[[ The input, beginning ]]
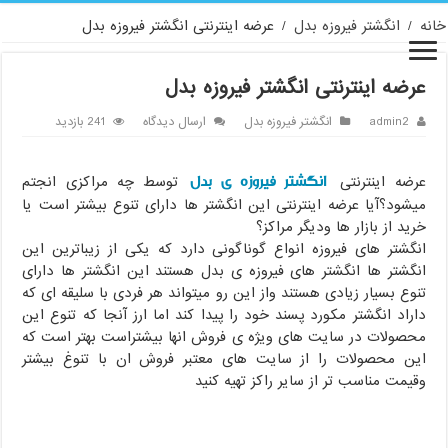
خانه
/
انگشتر فیروزه بدل
/
عرضه اینترنتی انگشتر فیروزه بدل
عرضه اینترنتی انگشتر فیروزه بدل
admin2
انگشتر فیروزه بدل
ارسال دیدگاه
241 بازدید
انگشتر فیروزه ی بدل
عرضه اینترنتی
توسط چه مراکزی انجتم
میشود؟آیا عرضه اینترنتی این انگشتر ها دارای تنوع بیشتر است یا
خرید از بازار ها ودیگر مراکز؟
انگشتر های فیروزه انواع گوناگونی دارد که یکی از زیباترین این
انگشتر ها انگشتر های فیروزه ی بدل هستند این انگشتر ها دارای
تنوع بسیار زیادی هستند واز این رو میتواند هر فردی با سلیقه ای که
داراد انگشتر مکورد پسند خود را پیدا کند اما ارز آنجا که تنوع این
محصولات در سایت های ویژه ی فروش انها بیشتراست بهتر است که
این محصولات را از سایت های معتبر فروش ان با تنوغ بیشتر
وقیمت مناسب تر از سایر راکز تهیه کنید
[[ The input, end ]]
(What is required) Beginning with the line containing "انگشتر ها انگشتر", repeat each line of the listing above, exactly, through the last one, and stop there.

(Response)
انگشتر ها انگشتر های فیروزه ی بدل هستند این انگشتر ها دارای
تنوع بسیار زیادی هستند واز این رو میتواند هر فردی با سلیقه ای که
داراد انگشتر مکورد پسند خود را پیدا کند اما ارز آنجا که تنوع این
محصولات در سایت های ویژه ی فروش انها بیشتراست بهتر است که
این محصولات را از سایت های معتبر فروش ان با تنوغ بیشتر
وقیمت مناسب تر از سایر راکز تهیه کنید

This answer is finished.